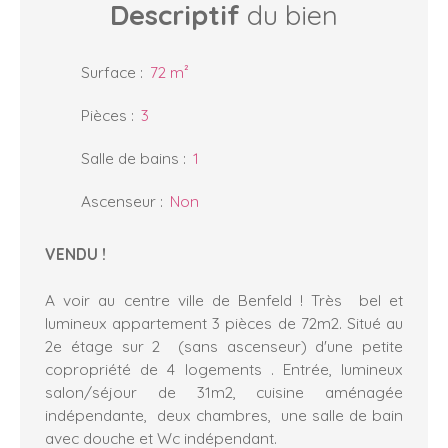
Descriptif
du bien
Surface
:
72
m²
Pièces
:
3
Salle de bains
:
1
Ascenseur
:
Non
VENDU !
A voir au centre ville de Benfeld ! Très bel et
lumineux appartement 3 pièces de 72m2. Situé au
2e étage sur 2 (sans ascenseur) d'une petite
copropriété de 4 logements . Entrée, lumineux
salon/séjour de 31m2, cuisine aménagée
indépendante, deux chambres, une salle de bain
avec douche et Wc indépendant.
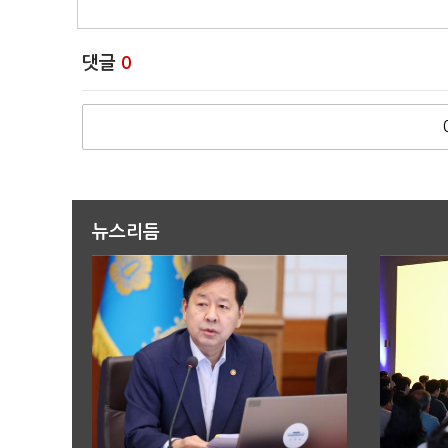
댓글
0
뉴스리듬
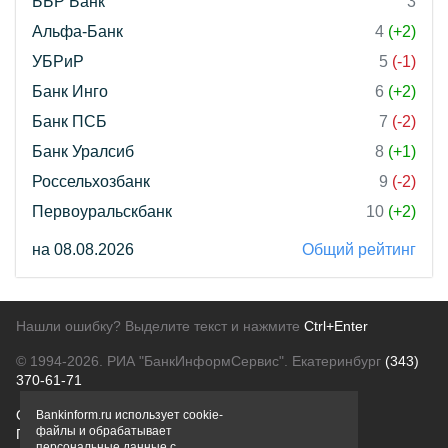
ББР Банк
3
Альфа-Банк
4
(+2)
УБРиР
5
(-1)
Банк Инго
6
(+2)
Банк ПСБ
7
(-2)
Банк Уралсиб
8
(+1)
Россельхозбанк
9
(-2)
Первоуральскбанк
10
(+2)
на 08.08.2026
Общий рейтинг
Нашли ошибку? Выделите текст и нажмите
Ctrl+Enter
© 1994-2026.
РИА "БанкИнформСервис". Екатеринбург
(343)
370-61-71
О проекте
Политика конфиденциальности
Bankinform.ru использует cookie-
файлы и обрабатывает
Правовая информация
Для рекламодателей
персональные данные с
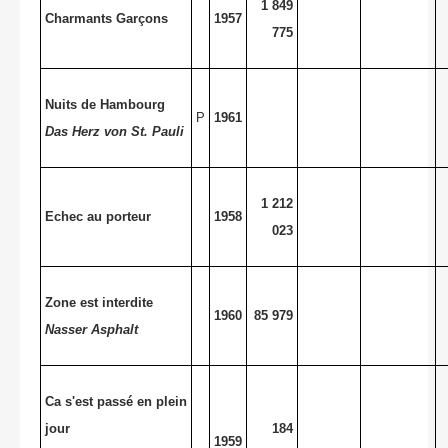
1 849
Charmants Garçons
1957
775
Nuits de Hambourg
P
1961
Das Herz von St. Pauli
1 212
Echec au porteur
1958
023
Zone est interdite
1960
85 979
Nasser Asphalt
Ca s'est passé en plein
jour
184
1959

····················

EXERCISE ▸
Copy out every line in the items above that contains the word "lumineux".

RESULT BELOW ▸
lumineux appartement 3 pièces de 72m2. Situé au
copropriété de 4 logements . Entrée, lumineux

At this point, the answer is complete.